3. Scaling product and data delivery: A retail technology company’s offshore model

A retail technology provider serving fashion and lifestyle brands partnered with Away Digital Teams to address growing product and data capacity constraints as demand outpaced local hiring.

By extending its team with offshore full-stack and data engineers in Vietnam, embedded into existing tools and sprint workflows, the company accelerated parallel product and data work while retaining ownership of technical direction and code quality.

  • The results:

– Increased throughput across product and data initiatives.

– Faster access to engineering and data capability without added fixed cost.

– Greater flexibility as priorities evolved.

– Strong onshore–offshore collaboration with clear visibility and quality control.

This case shows how an embedded offshore model can sustain delivery momentum in a fast-moving retail technology environment without sacrificing control.
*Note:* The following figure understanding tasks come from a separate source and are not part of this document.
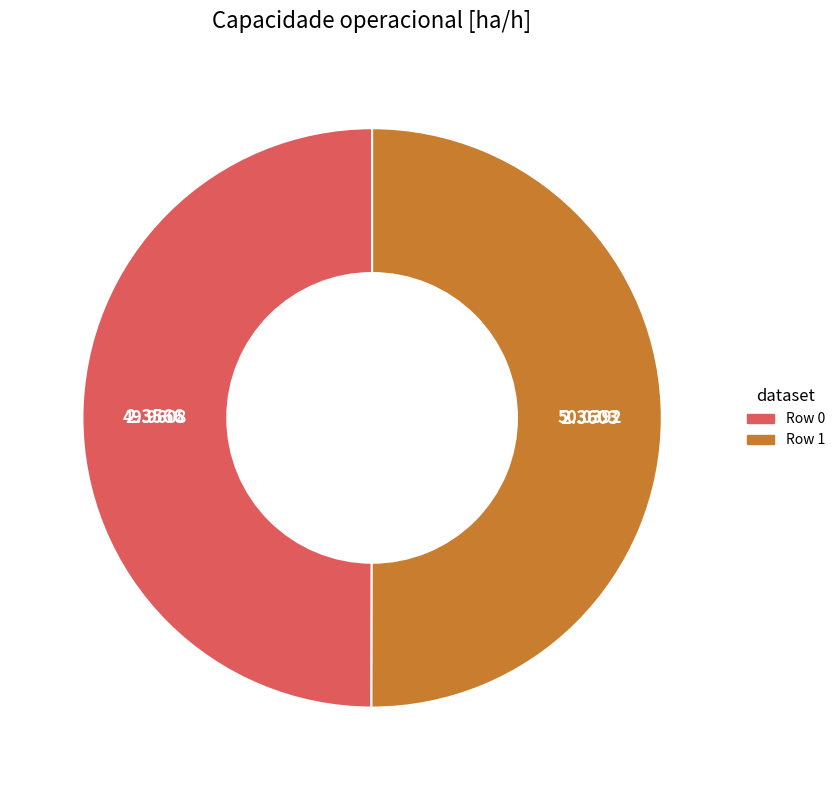

What is the ratio of the value at Row 0 to the value at Row 1?

1.0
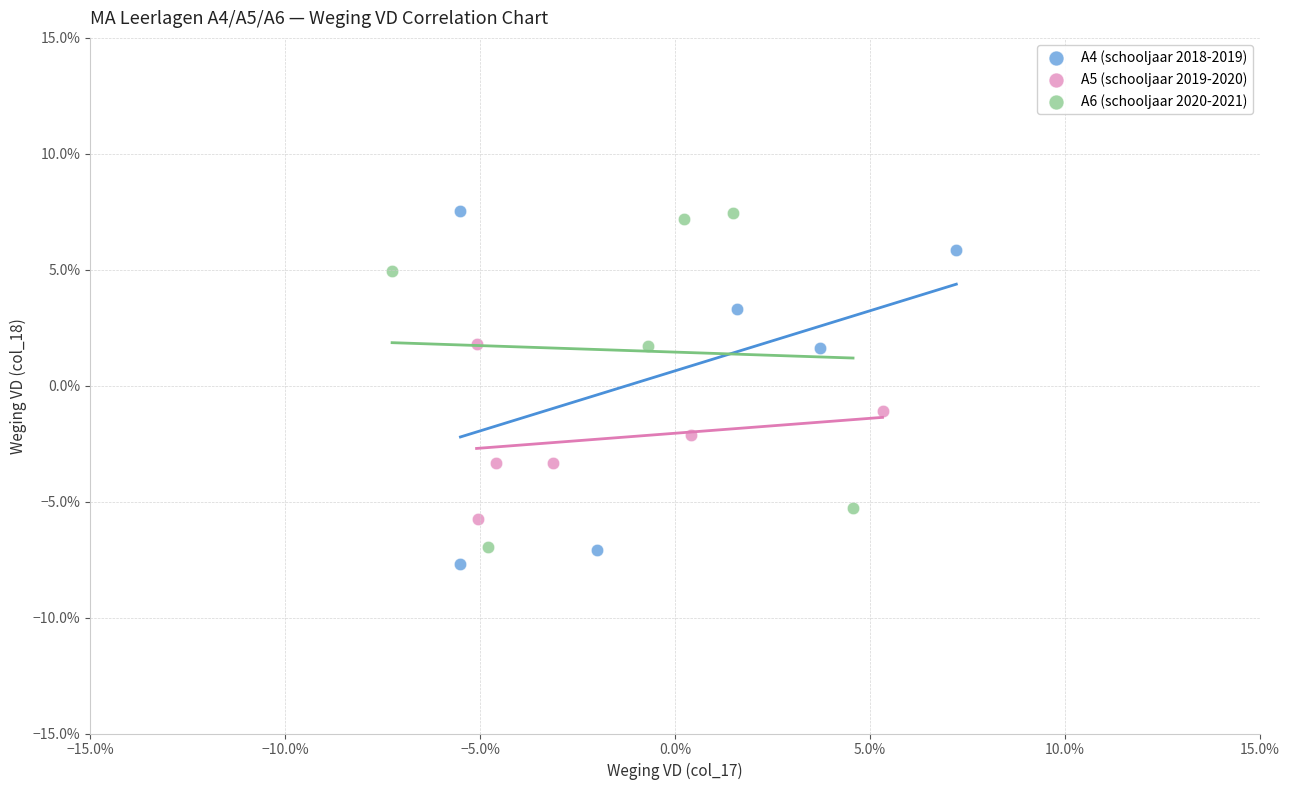

What are all the series names shown in the legend?

A4 (schooljaar 2018-2019), A5 (schooljaar 2019-2020), A6 (schooljaar 2020-2021)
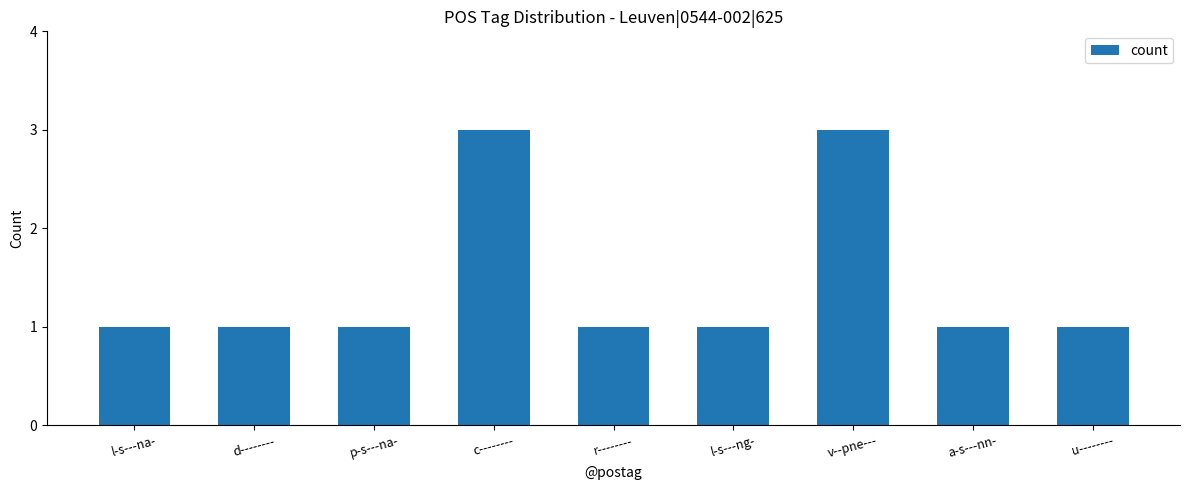

Which has a higher value, c-------- or l-s---na-?

c--------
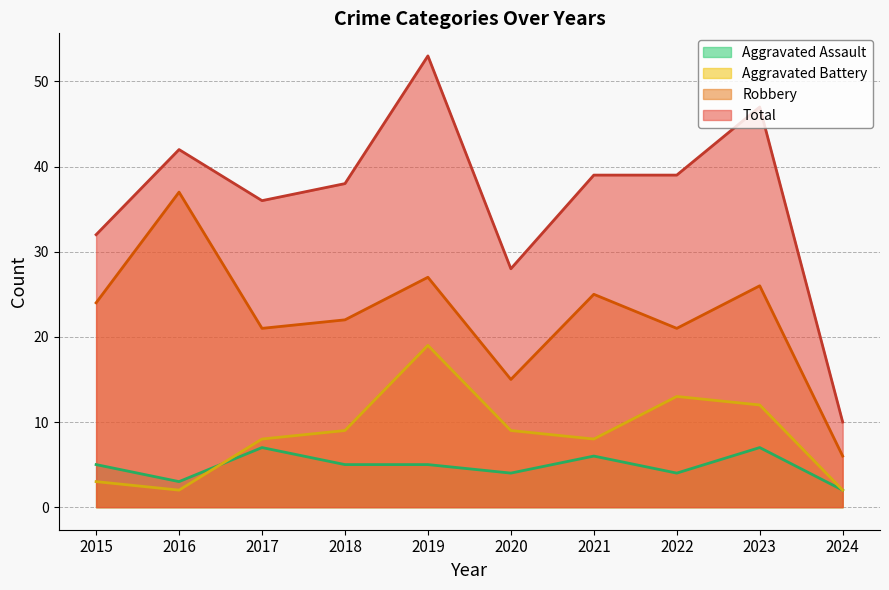

Reading right to left, list all the values displayed in this chart.

Aggravated Assault: 2024=2	2023=7	2022=4	2021=6	2020=4	2019=5	2018=5	2017=7	2016=3	2015=5
Aggravated Battery: 2024=2	2023=12	2022=13	2021=8	2020=9	2019=19	2018=9	2017=8	2016=2	2015=3
Robbery: 2024=6	2023=26	2022=21	2021=25	2020=15	2019=27	2018=22	2017=21	2016=37	2015=24
Total: 2024=10	2023=47	2022=39	2021=39	2020=28	2019=53	2018=38	2017=36	2016=42	2015=32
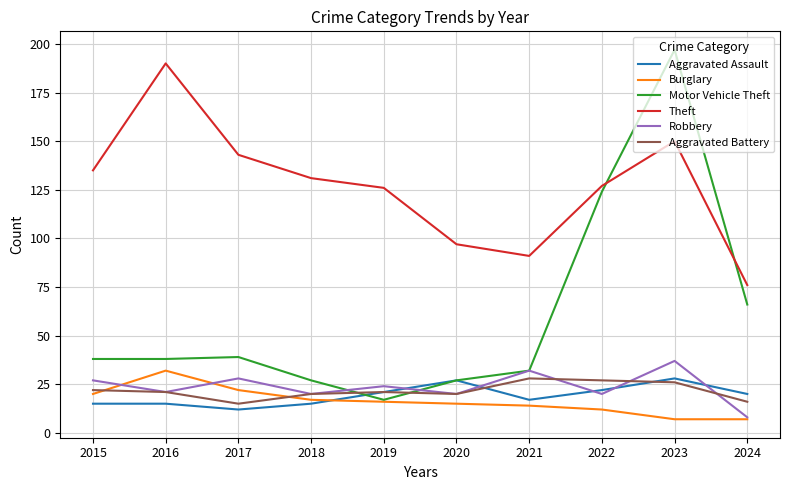

What is the sum of all Aggravated Assault values?

192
Preparing for retail data maturity 

1. What leading retailers are doing now

Leading retailers are shifting focus from adding more tools to strengthening how insights drive decisions. As analytics investment continues to rise, advantage comes from speed, clarity, and ownership, not access to data alone. Leaders are tightening decision cycles and setting clearer accountability across merchandising, planning, and operations.

2. Designing operating models that support insight-to-action

Retail data maturity depends on operating models that connect insight to everyday work. High performers embed data into routine workflows, supported by shared metrics and clear decision rights, so teams can respond faster to demand changes, inventory risk, and customer signals.

3. Aligning teams with scalable capability

As complexity increases, many retailers are complementing local teams with embedded offshore capability in markets like Vietnam to sustain momentum. This allows organizations to scale analytical and operational capacity, maintain consistent follow-through, and ensure insights continue to inform merchandising and operations as the business grows.

Conclusion

In 2026, retail leaders won’t be defined by how much data they have, but by how consistently insight turns into action. As complexity grows, success depends on operating models that strengthen internal teams by tapping offshore talent, enabling insights to move from analysis into action at scale.

For many retailers, this shift helps explain why Vietnam is becoming retail’s global back office, providing the scalable talent, embedded ways of working, and day-to-day support needed to keep insight flowing into action at scale.